>> start Excerpted passage
Critical Accounting Estimates

The preparation of Entergy’s financial statements in conformity with generally accepted accounting principles requires management to apply appropriate accounting policies and to make estimates and judgments that can have a significant effect on reported financial position, results of operations, and cash flows.  Management has identified the following accounting policies and estimates as critical because they are based on assumptions and measurements that involve a high degree of uncertainty, and the potential for future changes in these assumptions and measurements could produce estimates that would have a material effect on the presentation of Entergy’s financial position, results of operations, or cash flows.

Nuclear Decommissioning Costs

Entergy subsidiaries own nuclear generation facilities in both the Utility and Entergy Wholesale Commodities business units.  Regulations require Entergy subsidiaries to decommission the nuclear power plants after each facility is taken out of service, and money is collected and deposited in trust funds during the facilities’ operating lives in order to provide for this obligation.  Entergy conducts periodic decommissioning cost studies to estimate the costs that will be incurred to decommission the facilities.  The following key assumptions have a significant effect on these estimates.

·  
Cost Escalation Factors - Entergy’s current decommissioning cost studies include an assumption that decommissioning costs will escalate over present cost levels by factors ranging from approximately 2.0% to 3.25%.  A 50 basis point change in this assumption could change the estimated present value of the decommissioning liabilities by approximately 10% to 18%.  To the extent that a high probability of license renewal is assumed, a change in the estimated inflation or cost escalation rate has a larger effect on the undiscounted cash flows because the rate of inflation is factored into the calculation for a longer period of time.
>> end Excerpted passage
>> start Supplied records
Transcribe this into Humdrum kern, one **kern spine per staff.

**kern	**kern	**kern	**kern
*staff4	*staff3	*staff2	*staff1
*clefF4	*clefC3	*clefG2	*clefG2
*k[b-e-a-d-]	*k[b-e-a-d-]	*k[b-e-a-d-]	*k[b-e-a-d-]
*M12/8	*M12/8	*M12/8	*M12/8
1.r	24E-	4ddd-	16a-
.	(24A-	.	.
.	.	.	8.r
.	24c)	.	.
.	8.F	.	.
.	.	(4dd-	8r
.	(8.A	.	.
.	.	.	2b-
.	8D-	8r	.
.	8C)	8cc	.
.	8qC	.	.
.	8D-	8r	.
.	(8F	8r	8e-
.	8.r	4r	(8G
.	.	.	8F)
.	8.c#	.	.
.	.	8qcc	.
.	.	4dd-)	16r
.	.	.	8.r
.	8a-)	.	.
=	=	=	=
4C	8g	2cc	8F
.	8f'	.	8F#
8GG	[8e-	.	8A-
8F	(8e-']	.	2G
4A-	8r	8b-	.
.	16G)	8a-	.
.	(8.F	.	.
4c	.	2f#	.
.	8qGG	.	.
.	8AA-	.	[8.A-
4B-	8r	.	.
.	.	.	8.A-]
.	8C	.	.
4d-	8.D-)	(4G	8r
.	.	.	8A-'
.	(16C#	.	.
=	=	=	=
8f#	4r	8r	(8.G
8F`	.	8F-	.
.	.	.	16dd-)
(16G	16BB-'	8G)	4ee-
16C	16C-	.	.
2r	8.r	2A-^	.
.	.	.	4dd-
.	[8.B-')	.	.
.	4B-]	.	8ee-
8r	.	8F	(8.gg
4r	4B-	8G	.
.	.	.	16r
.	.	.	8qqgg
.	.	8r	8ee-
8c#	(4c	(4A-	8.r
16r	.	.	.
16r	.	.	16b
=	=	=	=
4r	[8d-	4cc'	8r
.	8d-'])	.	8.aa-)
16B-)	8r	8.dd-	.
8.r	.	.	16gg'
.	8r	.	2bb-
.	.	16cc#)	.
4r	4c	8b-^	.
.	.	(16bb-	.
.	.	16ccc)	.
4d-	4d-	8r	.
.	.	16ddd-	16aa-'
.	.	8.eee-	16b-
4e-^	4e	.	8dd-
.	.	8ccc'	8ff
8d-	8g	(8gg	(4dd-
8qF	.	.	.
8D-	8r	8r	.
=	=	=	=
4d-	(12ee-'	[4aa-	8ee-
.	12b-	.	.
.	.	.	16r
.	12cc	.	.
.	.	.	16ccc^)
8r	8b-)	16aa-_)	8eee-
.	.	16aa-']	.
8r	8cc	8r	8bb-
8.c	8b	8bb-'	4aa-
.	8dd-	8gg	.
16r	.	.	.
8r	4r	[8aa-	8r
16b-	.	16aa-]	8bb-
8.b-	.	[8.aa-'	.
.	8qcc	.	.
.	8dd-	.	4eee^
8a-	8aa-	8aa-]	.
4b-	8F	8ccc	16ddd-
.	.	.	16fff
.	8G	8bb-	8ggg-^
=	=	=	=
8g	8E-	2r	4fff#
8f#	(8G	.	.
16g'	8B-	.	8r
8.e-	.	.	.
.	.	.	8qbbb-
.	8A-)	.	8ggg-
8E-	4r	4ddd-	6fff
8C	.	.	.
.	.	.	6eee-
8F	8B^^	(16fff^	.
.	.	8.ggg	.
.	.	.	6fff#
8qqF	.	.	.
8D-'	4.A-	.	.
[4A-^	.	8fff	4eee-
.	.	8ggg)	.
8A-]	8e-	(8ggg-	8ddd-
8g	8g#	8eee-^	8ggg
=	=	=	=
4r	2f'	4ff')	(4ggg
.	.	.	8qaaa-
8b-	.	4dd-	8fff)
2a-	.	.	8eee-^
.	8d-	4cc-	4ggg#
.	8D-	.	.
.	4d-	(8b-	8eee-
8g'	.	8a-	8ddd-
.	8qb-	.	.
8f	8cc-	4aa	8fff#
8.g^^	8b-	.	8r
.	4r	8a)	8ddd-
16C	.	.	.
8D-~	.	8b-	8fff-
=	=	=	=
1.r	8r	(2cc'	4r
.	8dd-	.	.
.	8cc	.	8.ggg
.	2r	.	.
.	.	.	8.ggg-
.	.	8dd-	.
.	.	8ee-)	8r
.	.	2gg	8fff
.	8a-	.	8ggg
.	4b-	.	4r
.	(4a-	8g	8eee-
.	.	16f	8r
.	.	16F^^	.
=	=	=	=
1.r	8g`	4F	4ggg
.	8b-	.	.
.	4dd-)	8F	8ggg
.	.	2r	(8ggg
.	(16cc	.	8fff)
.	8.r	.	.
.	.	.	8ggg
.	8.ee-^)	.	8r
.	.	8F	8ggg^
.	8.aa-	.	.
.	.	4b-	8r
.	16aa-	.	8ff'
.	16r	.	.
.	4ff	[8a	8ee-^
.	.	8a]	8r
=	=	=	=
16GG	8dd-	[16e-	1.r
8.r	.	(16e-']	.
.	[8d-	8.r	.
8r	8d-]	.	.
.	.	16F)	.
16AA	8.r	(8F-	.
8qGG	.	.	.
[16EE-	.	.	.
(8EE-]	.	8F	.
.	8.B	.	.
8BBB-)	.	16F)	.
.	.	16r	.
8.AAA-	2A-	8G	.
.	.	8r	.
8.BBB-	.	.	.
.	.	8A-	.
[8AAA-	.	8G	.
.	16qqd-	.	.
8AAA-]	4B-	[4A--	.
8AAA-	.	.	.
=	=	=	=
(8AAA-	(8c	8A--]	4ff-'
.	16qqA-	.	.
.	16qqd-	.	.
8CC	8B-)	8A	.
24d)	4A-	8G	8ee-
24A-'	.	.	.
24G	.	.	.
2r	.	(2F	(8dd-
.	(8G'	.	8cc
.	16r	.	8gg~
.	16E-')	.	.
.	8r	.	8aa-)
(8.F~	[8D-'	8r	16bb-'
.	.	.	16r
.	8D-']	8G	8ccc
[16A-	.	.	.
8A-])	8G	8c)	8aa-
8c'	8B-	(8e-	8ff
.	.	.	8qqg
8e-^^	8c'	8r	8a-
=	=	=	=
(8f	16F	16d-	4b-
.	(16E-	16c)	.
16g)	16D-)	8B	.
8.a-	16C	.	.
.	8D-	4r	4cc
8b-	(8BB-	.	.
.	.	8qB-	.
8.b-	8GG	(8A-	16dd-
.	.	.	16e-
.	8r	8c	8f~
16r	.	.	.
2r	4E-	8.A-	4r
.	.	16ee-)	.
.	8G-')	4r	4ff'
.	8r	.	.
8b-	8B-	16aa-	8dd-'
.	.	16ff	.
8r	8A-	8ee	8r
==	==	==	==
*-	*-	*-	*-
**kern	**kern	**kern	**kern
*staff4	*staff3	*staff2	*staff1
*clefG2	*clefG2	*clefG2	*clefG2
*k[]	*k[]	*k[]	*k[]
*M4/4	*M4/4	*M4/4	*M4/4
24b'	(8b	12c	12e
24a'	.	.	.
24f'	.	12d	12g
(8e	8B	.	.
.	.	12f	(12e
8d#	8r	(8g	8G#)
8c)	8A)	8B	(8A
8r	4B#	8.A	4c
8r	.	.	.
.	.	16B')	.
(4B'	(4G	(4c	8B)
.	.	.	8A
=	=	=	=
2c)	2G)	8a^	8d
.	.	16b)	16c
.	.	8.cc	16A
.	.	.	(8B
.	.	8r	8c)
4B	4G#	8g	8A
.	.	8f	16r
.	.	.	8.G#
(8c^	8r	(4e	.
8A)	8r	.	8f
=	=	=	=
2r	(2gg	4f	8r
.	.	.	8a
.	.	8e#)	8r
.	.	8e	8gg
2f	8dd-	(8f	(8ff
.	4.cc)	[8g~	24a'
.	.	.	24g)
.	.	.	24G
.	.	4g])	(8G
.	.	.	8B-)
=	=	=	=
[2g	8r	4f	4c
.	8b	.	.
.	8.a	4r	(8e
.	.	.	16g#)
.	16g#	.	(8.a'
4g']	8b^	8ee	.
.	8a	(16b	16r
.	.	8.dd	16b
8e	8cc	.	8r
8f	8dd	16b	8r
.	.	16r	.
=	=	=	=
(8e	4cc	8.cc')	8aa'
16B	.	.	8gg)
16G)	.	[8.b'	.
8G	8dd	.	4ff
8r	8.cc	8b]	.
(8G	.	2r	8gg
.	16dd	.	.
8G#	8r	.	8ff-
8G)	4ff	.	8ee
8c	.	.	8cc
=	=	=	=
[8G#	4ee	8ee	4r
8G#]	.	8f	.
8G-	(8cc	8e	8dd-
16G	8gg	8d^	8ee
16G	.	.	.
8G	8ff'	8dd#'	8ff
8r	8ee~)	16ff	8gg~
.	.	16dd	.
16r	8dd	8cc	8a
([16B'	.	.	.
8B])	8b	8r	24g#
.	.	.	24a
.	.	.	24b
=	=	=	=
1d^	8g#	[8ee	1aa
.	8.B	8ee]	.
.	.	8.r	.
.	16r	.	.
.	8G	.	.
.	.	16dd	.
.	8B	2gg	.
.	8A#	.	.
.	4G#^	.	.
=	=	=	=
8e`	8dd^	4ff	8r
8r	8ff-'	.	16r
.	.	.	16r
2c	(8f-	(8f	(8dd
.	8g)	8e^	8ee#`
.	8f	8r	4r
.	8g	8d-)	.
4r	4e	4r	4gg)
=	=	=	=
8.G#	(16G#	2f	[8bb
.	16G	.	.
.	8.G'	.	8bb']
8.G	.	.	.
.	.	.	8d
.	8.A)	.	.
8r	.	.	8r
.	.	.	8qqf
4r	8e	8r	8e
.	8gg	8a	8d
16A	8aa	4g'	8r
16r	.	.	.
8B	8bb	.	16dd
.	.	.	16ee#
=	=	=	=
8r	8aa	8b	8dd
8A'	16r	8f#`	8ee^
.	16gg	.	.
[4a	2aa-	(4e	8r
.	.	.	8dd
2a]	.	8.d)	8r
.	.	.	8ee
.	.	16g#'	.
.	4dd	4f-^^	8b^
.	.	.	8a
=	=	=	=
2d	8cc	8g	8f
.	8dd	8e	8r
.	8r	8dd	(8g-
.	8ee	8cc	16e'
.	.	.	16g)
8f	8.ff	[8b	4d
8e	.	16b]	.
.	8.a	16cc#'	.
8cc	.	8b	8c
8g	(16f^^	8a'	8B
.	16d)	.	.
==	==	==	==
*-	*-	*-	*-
>> end Supplied records
=== Exercises ===
#1 Name every measure that the opening paragraph of the passage on critical accounting estimates says management's estimates and judgments can significantly affect.
#2 Reproduce the passage on critical accounting estimates from "Critical Accounting Estimates" up to and including "or cash flows.".
#3 Go on with the passage on Entergy's critical accounting estimates, starting after its last sentence.

=== Answers per task ===
#1
- Financial position
- Results of operations
- Cash flows

#2
Critical Accounting Estimates

The preparation of Entergy’s financial statements in conformity with generally accepted accounting principles requires management to apply appropriate accounting policies and to make estimates and judgments that can have a significant effect on reported financial position, results of operations, and cash flows.  Management has identified the following accounting policies and estimates as critical because they are based on assumptions and measurements that involve a high degree of uncertainty, and the potential for future changes in these assumptions and measurements could produce estimates that would have a material effect on the presentation of Entergy’s financial position, results of operations, or cash flows.

#3
·  
Timing - In projecting decommissioning costs, two assumptions must be made to estimate the timing of plant decommissioning.  First, the date of the plant’s retirement must be estimated.  A high probability that the plant’s license will be renewed and the plant will operate for some time beyond the original license term has currently been assumed for purposes of calculating the decommissioning liability for a number of Entergy’s nuclear units.  Second, an assumption must be made whether decommissioning will begin immediately upon plant retirement, or whether the plant will be held in SAFSTOR status for later decommissioning, as permitted by applicable regulations.  SAFSTOR is decommissioning a facility by placing it in a safe, stable condition that is maintained until it is subsequently decontaminated and dismantled to levels that permit license termination, normally within 60 years from permanent cessation of operations.  While the effect of these assumptions cannot be determined with precision, a change of assumption of either the probability of license renewal, continued operation,  or use of a SAFSTOR period can possibly change the present value of these obligations.  Future revisions to appropriately reflect changes needed to the estimate of decommissioning costs will immediately affect net income for non-rate-regulated portions of Entergy’s business, and then only to the extent that the estimate of any reduction in the liability exceeds the amount of the undepreciated asset retirement cost at the date of the revision.  Any increases in the liability recorded due to such changes are capitalized as asset retirement costs and depreciated over the asset’s remaining economic life.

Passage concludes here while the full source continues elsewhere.